Break the cocoon
On the surface, Yorico’s music doesn’t seem all that remarkable. It’s the kind of piano balladry endlessly compared to Carole King.
But there’s a quality beneath the surface, something seemingly intangible but attributable only to Yorico — much like how Utada Hikaru’s R&B had a maturity beyond her years, or how Onitsuka Chihiro’s unchallenging pop had a rough edge.
A previous review on this site name-dropped these same pop figures, and the comparrisons are still worth exploring.
Yorico was 16 years old when she released her first independent album in 2002. She managed to sell 80,000 copies and even scored a minor hit with “Honto wa ne”. After taking a break in 2003, she re-emerged in 2004, still sounding freshly-scrubbed but more seasoned.
And so she released Cocoon in January 2005, her first album for a major label.
Signed to an imprint of Toshiba-EMI that includes both Yaida Hitomi and Interpol on its roster, Yorico displays sensibilities that gives her slight appeal to the audiences of both labelmates — the literate pop of Yaida vs. the underground cred of Interpol.
But she manages to sound very much her own person.
Cocoon starts off with a pair of numbers that, to blind ears, could be described as inspirational. “I share all with you” could find an easy audience with the Michelle Branch-types, while “Sore de Ii no Desu ka?” is the kind of wordy, bouncy tune that’s catchy but not quite dumb enough for karaoke.
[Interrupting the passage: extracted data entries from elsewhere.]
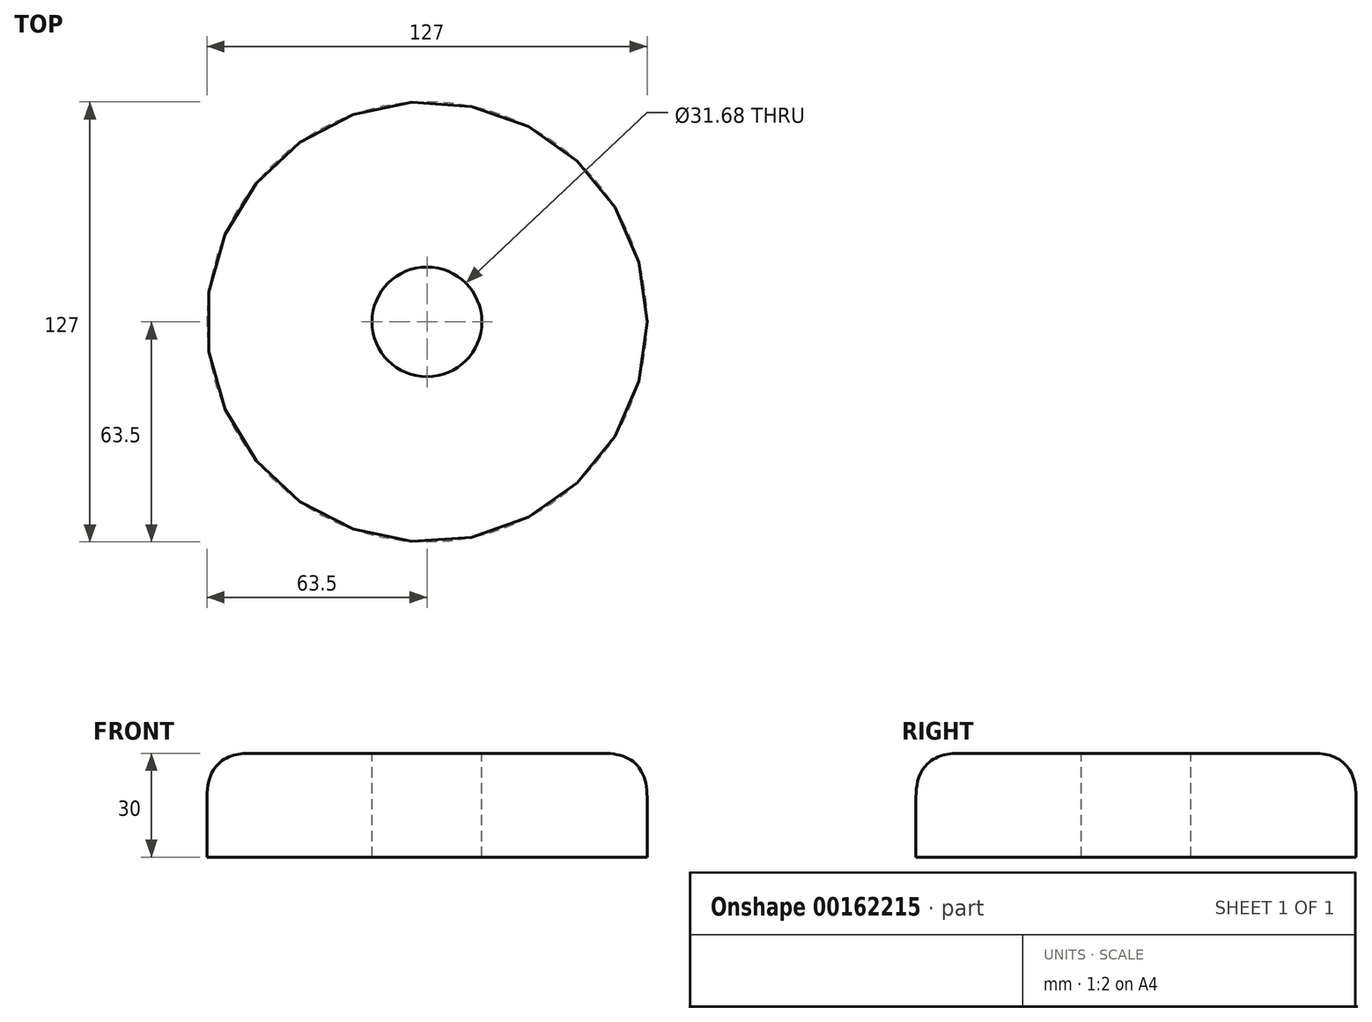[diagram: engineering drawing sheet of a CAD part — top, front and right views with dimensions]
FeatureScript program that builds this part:
annotation { "Feature Type Name" : "Feature", "Feature Type Description" : "" }
export const myFeature = defineFeature(function(context is Context, id is Id, definition is map)
    precondition{}
    {
        {
            var Q0;
            Q0=qCreatedBy(makeId("Top.planeOp"),FACE);
            var sketch = newSketch(context, id + "F0", { "sketchPlane" : qUnion([Q0])});
            skCircle(sketch, "E0", {"center": v(0, 0) * mm, "radius": 63.5 * mm});
            skSolve(sketch);
        }
        {
            var Q0;
            Q0 = qSketchRegion(id + "F0", true);
            extrude(context, id + "F1", {"entities" : qUnion([Q0]), "depth" : 30 * mm});
        }
        {
            var Q0;
            Q0=makeQuery(id+"F1.opExtrude","CAP_EDGE",EDGE,{"disambiguationData":[OSD([sQuery(id+"F0.wireOp",EDGE,"E0")])],"isStart":false});
            fillet(context, id + "F2", {"entities" : qUnion([Q0]), "radius" : 12.7 * mm, "tangentPropagation" : true, "rho" : 0.5, "crossSection" : FilletCrossSection.CONIC, "allowEdgeOverflow" : false});
        }
        {
            var Q0;
            Q0=makeQuery(id+"F1.opExtrude","CAP_FACE",FACE,{"disambiguationData":[OSD([sQuery(id+"F0.wireOp",EDGE,"E0")])],"isStart":false});
            var sketch = newSketch(context, id + "F3", { "sketchPlane" : qUnion([Q0])});
            skCircle(sketch, "E1", {"center": v(0, 0) * mm, "radius": 15.84 * mm});
            skSolve(sketch);
        }
        {
            var Q0;
            Q0=makeQuery(id+"F3.imprint","IMPRINT",FACE,{"disambiguationData":[TD([[makeQuery(id+"F3.imprint","IMPRINT",EDGE,{"derivedFrom":sQuery(id+"F3.wireOp",EDGE,"E1")}),1.0]])]});
            var Q1;
            Q1=makeQuery(id+"F1.opExtrude","SWEPT_BODY",BODY,{"disambiguationData":[OSD([sQuery(id+"F0.wireOp",EDGE,"E0")])]});
            extrude(context, id + "F4", {"entities" : qUnion([Q0]), "operationType" : NewBodyOperationType.REMOVE, "endBound" : BoundingType.UP_TO_BODY, "oppositeDirection" : true, "endBoundEntityBody" : qUnion([Q1]), "depth" : 25 * mm});
        }
    });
When Yorico gets introspective, she also tends to get incredibly spartan. Unlike Onitsuka or Utada, Yorico’s ballads seethe with intensity and seldom build to a dramatic peak.
“Wasurarerta Sakura no Ki” doesn’t venture much further than a piano, violin and Yorico’s emotive delivery, and Hayashi Asuca probably wouldn’t have maintained the kind of even temperament of “Shinai Naru Ekaki-san e”.
Half way through the album, Yorico throws a curve. She performs a traditional folk song, “Asatoya Yunta”, complete with shamisen and background responding vocal. And toward the end, she throws another with the hard rocking epic, “Break the Cocoon”, where she ably demonstrates her ability to get intense.
At times, it seems Yorico’s breathy vocals may not seem up-to-task to the demands of her music, but it’s her willingness to try that makes her performances riveting.
On “Sore de Ii no Desu Ka?”, she sounds like she misses a high note, but after a few more listens, that missed note reveals itself to be an intrinsic part of the song’s structure.
She could have chosen the sweeter note, but she stuck with the “wrong” one. And that subtlety adds depth to a style of music rehashed many times over.
Cocoon is an appropriate image for Yorico’s major label debut. She’s emerged from her indie work and her year-long break with a mature sound and a lot of potential.
She hasn’t conquered the finicky tastes of Japan’s pop world, but she may yet contribute something worth watching.